■ What is being asked: From the passage below on news coverage of journalists killed in Homs, write out the part that opens with the words containing "Meanwhile, the death" and closes with "al-Assad in power.", copying it without any change.

■ Document passage:
:::
Meanwhile, the death last Friday of Anas al-Tarsha, a young Syrian videographer and the fourth journalist to die in Homs within a week, was virtually unreported by the news media, except in Spain. The Committee to Protect Journalists, NPPA, Lightstalkers, and a few others also mentioned his death. The death of the fourth journalist, Syrian video blogger Rami al-Sayed, also received much less coverage last week than the deaths of Ochlik and Colvin.

In other words, Western journalists get into trouble, and it’s big news. Local journalists and fixers and others who get injured or killed along side them are too often relegated to the footnotes.

Of course, hundreds of Syrians have died and thousands more have been injured in Homs, where government troops have been shelling rebels and unarmed civilians alike for three weeks in order to keep the unpopular Syrian leader Bashar al-Assad in power.

But a disproportionate amount of Western media attention and outrage seems reserved for its own journalists, and it raises (again) the uncomfortable questions about the risks that Western journalists impose not only on themselves, but the locals who aid them. (The issue arose last spring, when a driver for four New York Times journalists went missing after they were detained at a checkpoint in Libya. It wasn’t until November that The New York Times quietly acknowledged the driver’s death.)

This isn’t to say that the deaths of Colvin, Ochlik or any other journalists are anything but a tragedy, regardless of their nationality. Nor is it to suggest selfishness or callousness on the part of individual journalists for whom drivers, fixers, or anyone else risks life and limb. (Conroy’s wife has told The Western Morning News that the photographer “is obviously very concerned for all the people who lost their lives in helping them out. It’s a real burden on him to know that so many people died.”)
:::
(Skeletal landmark data)
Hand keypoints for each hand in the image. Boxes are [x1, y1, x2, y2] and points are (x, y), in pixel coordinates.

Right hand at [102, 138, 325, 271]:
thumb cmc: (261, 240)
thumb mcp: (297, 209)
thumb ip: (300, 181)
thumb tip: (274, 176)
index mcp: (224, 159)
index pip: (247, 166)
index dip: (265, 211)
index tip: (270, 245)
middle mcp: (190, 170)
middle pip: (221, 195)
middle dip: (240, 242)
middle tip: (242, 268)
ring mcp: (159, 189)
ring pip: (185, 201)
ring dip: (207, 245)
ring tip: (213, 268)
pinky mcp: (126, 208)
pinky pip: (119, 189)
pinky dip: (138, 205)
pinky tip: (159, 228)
:::
■ Answer for the task:
Meanwhile, the death last Friday of Anas al-Tarsha, a young Syrian videographer and the fourth journalist to die in Homs within a week, was virtually unreported by the news media, except in Spain. The Committee to Protect Journalists, NPPA, Lightstalkers, and a few others also mentioned his death. The death of the fourth journalist, Syrian video blogger Rami al-Sayed, also received much less coverage last week than the deaths of Ochlik and Colvin.

In other words, Western journalists get into trouble, and it’s big news. Local journalists and fixers and others who get injured or killed along side them are too often relegated to the footnotes.

Of course, hundreds of Syrians have died and thousands more have been injured in Homs, where government troops have been shelling rebels and unarmed civilians alike for three weeks in order to keep the unpopular Syrian leader Bashar al-Assad in power.